A tough market for vodka and weak demand in Brazil hit Campari's sales in the first quarter although it benefited from the growing popularity of its Aperol liqueur.
Aperol, once a niche product sold mostly in northern Italy, is now the Italian drinks' group's best performer, enjoying strong demand in Europe and rising sales in the United States.
The world's sixth largest spirits company also reported solid sales of its eponymous red bitter, Grand Marnier liqueur and Wild Turkey bourbon. But a difficult market for its SKYY vodka brand globally amid tough competition from New Amsterdam and Tito's brands in the United States, as well as weak demand in Russia for sparkling wines and Cinzano, meant its total sales rose just 2.2% in January-March, excluding forex swings and M&A activity.
That marked a slowdown from a 5.7% increase in the same period last year.
Soft demand in Brazil also dented sales of Sagabita cachaca.
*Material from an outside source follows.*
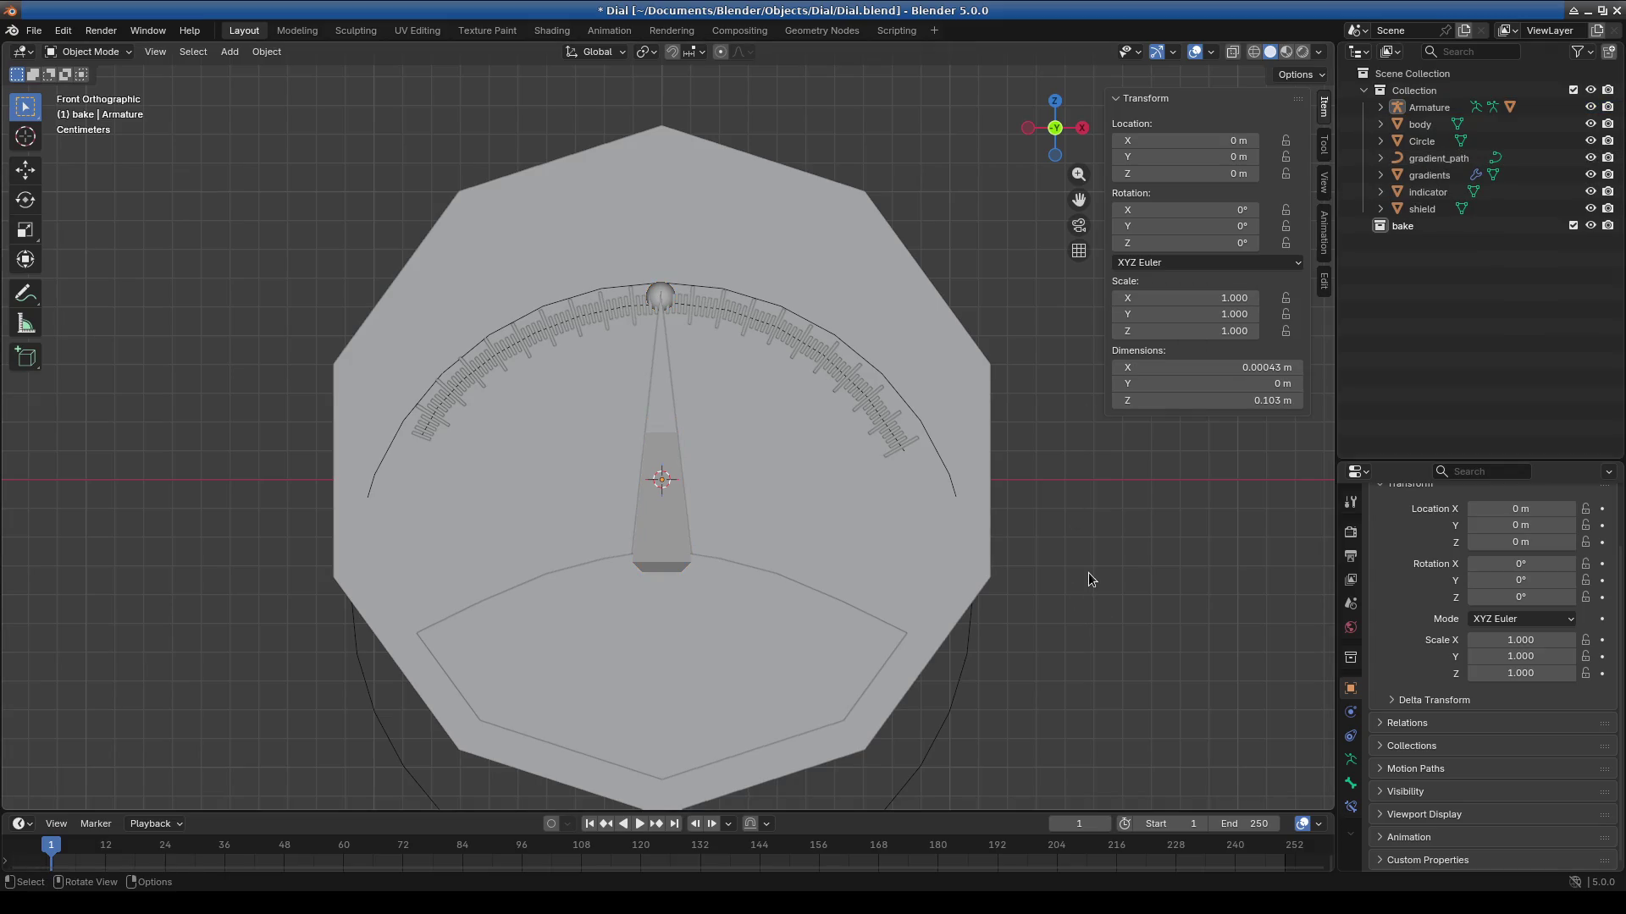
middle_click_drag(1089, 573, 952, 506, "shift")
"Negative impacts were magnified by a small first quarter, which accounts for only 20 percent of yearly sales," CEO Bob Kunze-Concewitz told analysts on a post-results conference call on Tuesday.
On a reported basis, first-quarter sales fell 8.2% to €336 million, slightly below a Reuters SmartEstimate of €341 million.
"Looking into 2018, our outlook remains fairly unchanged and balanced in a still uncertain macroeconomic scenario for some emerging markets," Kunze-Concewitz said.
The group confirmed its expectation that its gross profit margin would grow by around 60 basis points this year, half the margin expansion seen over the next few years and partly dented by an increase in the prices of agave syrup, a key ingredient for tequila.
"A gross margin expansion of 120 basis points can be considered as a cruise speed for coming years," Chief Financial Officer Paolo Marchesini told analysts.
Marchesini also underlined a reduction in debt, to €939 million from €982 million at the end of 2017, which could open the way for new M&A activity in the future.